## WHAT THIS TASK INVOLVES
Print the stretch of the records from the start through the line containing "h=6 m=7 s=30", both ends included, and nothing more.

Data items
========

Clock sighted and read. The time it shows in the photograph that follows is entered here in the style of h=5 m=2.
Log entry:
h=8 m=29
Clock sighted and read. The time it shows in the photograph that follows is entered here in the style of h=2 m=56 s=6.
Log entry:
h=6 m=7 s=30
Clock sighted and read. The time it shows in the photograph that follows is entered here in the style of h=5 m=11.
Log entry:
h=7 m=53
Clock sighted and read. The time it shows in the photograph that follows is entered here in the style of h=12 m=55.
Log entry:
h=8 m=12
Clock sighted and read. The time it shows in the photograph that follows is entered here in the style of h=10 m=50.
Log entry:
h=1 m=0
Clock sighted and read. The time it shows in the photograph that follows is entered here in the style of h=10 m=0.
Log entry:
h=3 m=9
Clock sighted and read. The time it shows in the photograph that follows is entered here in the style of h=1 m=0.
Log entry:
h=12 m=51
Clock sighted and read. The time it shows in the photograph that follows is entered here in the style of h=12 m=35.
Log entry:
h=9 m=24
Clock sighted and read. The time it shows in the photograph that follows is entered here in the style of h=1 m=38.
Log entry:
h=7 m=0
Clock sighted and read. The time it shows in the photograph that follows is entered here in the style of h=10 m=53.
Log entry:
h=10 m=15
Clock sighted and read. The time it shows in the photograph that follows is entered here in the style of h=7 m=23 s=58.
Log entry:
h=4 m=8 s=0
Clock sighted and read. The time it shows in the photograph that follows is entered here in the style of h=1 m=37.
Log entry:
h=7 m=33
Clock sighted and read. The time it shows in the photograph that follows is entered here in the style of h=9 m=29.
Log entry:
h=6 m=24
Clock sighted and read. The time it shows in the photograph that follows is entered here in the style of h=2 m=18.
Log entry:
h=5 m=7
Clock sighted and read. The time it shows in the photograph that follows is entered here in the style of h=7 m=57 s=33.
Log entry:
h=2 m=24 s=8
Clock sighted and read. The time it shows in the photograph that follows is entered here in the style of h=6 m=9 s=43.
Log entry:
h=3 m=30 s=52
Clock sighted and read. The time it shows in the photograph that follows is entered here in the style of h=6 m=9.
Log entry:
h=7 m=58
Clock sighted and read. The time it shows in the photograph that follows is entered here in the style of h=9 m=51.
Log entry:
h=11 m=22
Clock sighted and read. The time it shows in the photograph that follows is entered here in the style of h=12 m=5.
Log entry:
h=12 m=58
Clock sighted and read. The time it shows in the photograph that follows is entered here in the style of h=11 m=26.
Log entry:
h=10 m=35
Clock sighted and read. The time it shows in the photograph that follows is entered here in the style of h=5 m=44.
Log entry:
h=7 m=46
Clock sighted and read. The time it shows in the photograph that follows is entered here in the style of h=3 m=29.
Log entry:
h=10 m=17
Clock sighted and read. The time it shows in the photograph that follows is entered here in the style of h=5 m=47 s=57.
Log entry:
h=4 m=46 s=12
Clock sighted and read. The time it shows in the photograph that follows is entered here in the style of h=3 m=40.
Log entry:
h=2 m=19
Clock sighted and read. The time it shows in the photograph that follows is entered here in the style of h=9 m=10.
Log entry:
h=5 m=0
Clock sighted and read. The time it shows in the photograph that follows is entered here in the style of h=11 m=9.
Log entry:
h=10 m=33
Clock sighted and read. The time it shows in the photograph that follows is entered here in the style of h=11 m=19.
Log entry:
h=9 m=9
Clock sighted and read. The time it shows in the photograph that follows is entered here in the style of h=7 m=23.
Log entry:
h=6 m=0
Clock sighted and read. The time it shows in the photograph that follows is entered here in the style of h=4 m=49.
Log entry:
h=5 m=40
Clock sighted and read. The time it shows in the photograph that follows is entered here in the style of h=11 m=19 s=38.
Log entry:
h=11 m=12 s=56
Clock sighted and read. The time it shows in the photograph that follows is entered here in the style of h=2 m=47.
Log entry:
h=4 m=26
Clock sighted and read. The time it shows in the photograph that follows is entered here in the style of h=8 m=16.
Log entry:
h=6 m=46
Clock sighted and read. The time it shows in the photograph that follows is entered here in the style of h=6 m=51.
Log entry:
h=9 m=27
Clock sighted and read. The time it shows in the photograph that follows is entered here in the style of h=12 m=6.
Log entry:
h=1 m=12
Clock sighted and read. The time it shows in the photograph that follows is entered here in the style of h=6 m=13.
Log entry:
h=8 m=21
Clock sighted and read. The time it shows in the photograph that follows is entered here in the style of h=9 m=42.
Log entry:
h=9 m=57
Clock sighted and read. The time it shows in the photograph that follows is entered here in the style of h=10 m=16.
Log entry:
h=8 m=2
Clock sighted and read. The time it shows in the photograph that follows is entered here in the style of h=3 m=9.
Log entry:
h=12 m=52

========

## REPLY TO THE EXERCISE
Clock sighted and read. The time it shows in the photograph that follows is entered here in the style of h=5 m=2.
Log entry:
h=8 m=29
Clock sighted and read. The time it shows in the photograph that follows is entered here in the style of h=2 m=56 s=6.
Log entry:
h=6 m=7 s=30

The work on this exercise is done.